### Prompt
Scan the lines below for the string "table" and copy every one that has it.

### Data for review
::::
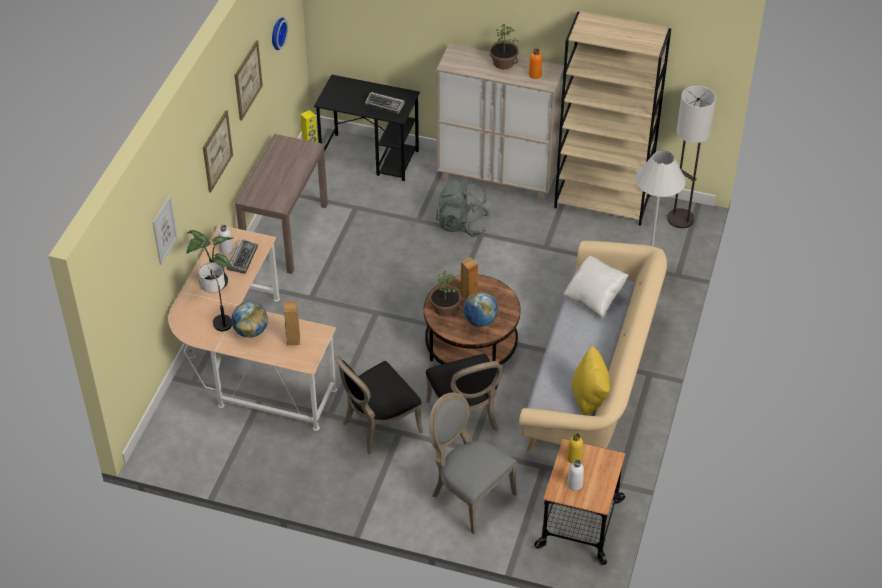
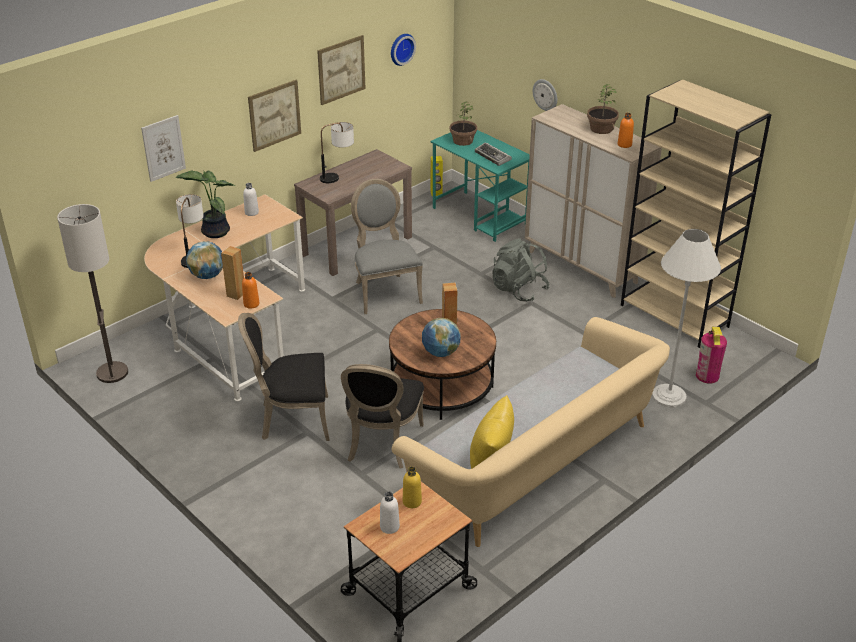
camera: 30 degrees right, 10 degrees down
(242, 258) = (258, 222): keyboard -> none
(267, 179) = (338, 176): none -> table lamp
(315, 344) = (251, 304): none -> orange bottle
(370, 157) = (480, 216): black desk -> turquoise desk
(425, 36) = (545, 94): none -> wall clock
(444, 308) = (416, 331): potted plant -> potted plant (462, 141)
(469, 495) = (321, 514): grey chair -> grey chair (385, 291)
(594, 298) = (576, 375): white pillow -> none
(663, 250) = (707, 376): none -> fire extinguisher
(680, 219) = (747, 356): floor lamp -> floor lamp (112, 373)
::::
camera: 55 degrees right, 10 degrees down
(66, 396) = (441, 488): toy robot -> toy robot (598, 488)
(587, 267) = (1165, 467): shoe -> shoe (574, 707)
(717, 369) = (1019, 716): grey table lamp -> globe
::::
### Response
(267, 179) = (338, 176): none -> table lamp
(717, 369) = (1019, 716): grey table lamp -> globe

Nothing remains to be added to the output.